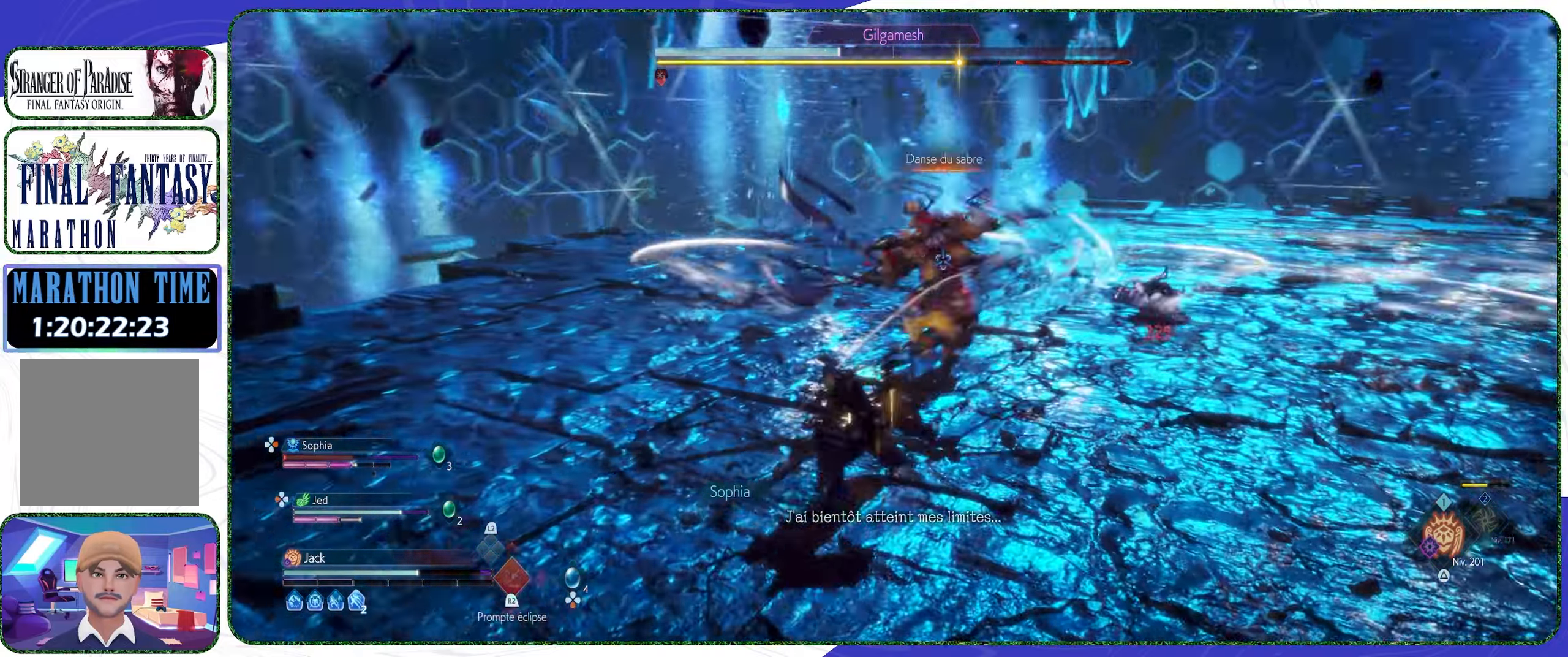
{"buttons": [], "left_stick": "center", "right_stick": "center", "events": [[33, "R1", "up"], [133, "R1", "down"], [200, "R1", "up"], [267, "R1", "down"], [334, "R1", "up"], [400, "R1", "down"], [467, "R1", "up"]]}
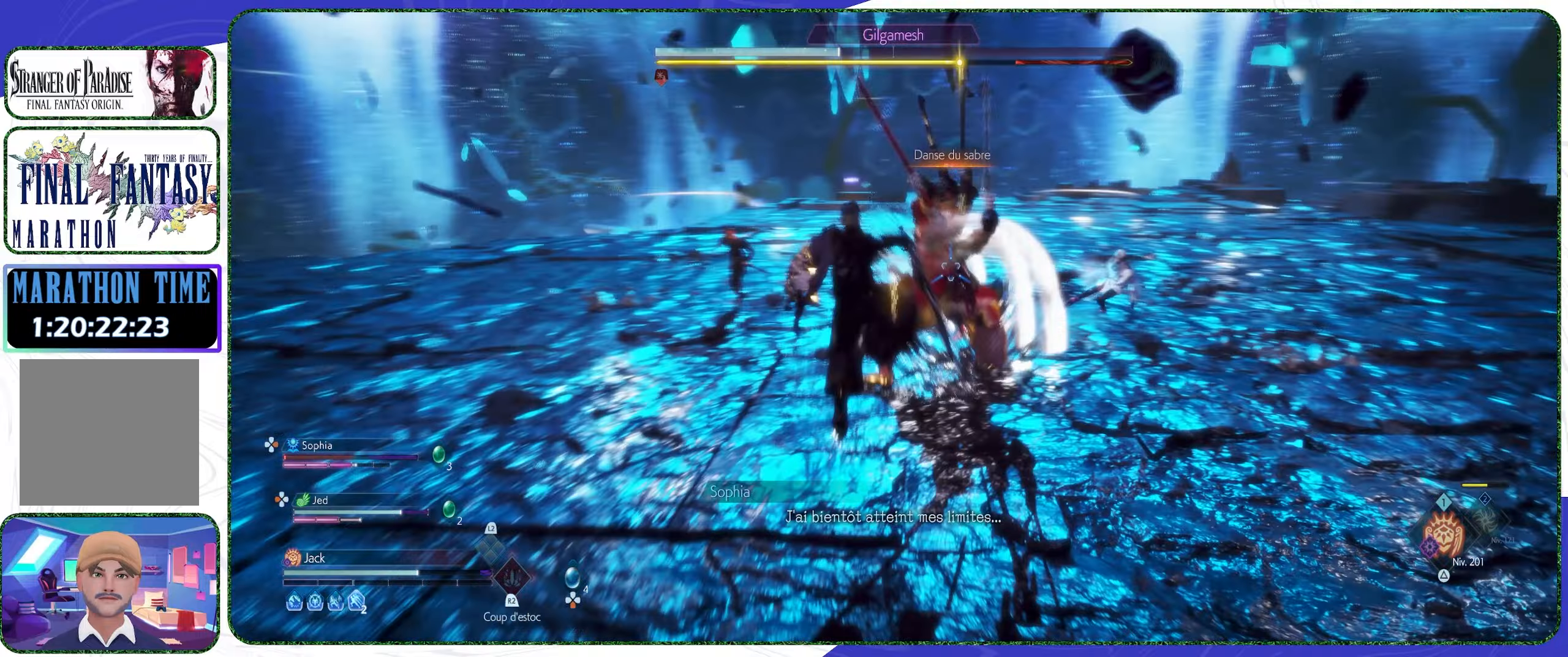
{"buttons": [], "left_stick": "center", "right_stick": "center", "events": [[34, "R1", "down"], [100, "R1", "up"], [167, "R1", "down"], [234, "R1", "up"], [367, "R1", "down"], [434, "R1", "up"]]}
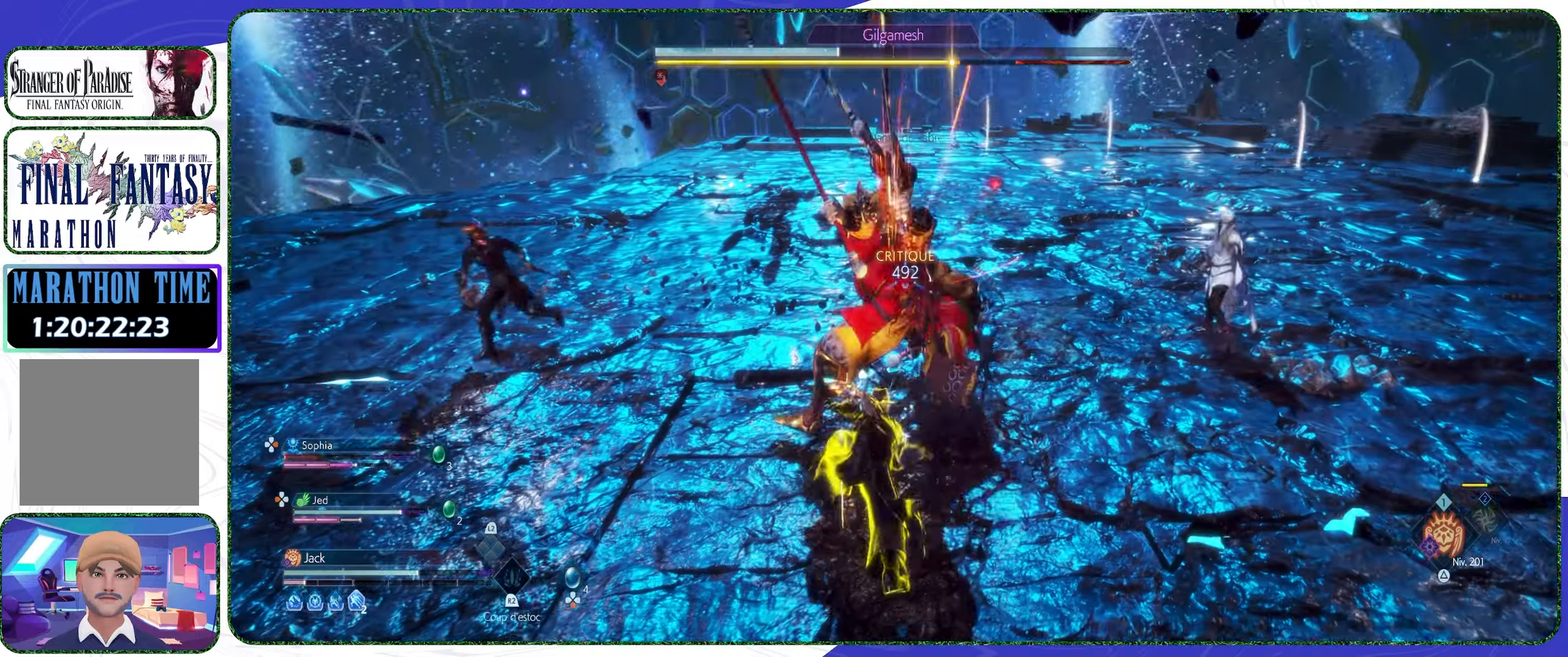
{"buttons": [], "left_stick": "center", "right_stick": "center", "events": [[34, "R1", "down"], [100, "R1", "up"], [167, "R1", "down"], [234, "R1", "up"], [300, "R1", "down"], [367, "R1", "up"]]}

## WHAT THE TASK REQUIRES:
Omit the pictures and repeat the rest of the listing verbatim.

## THE ANSWER:
{"buttons": [], "left_stick": "center", "right_stick": "center", "events": [[33, "R1", "up"], [133, "R1", "down"], [200, "R1", "up"], [267, "R1", "down"], [334, "R1", "up"], [400, "R1", "down"], [467, "R1", "up"]]}
{"buttons": [], "left_stick": "center", "right_stick": "center", "events": [[34, "R1", "down"], [100, "R1", "up"], [167, "R1", "down"], [234, "R1", "up"], [367, "R1", "down"], [434, "R1", "up"]]}
{"buttons": [], "left_stick": "center", "right_stick": "center", "events": [[34, "R1", "down"], [100, "R1", "up"], [167, "R1", "down"], [234, "R1", "up"], [300, "R1", "down"], [367, "R1", "up"]]}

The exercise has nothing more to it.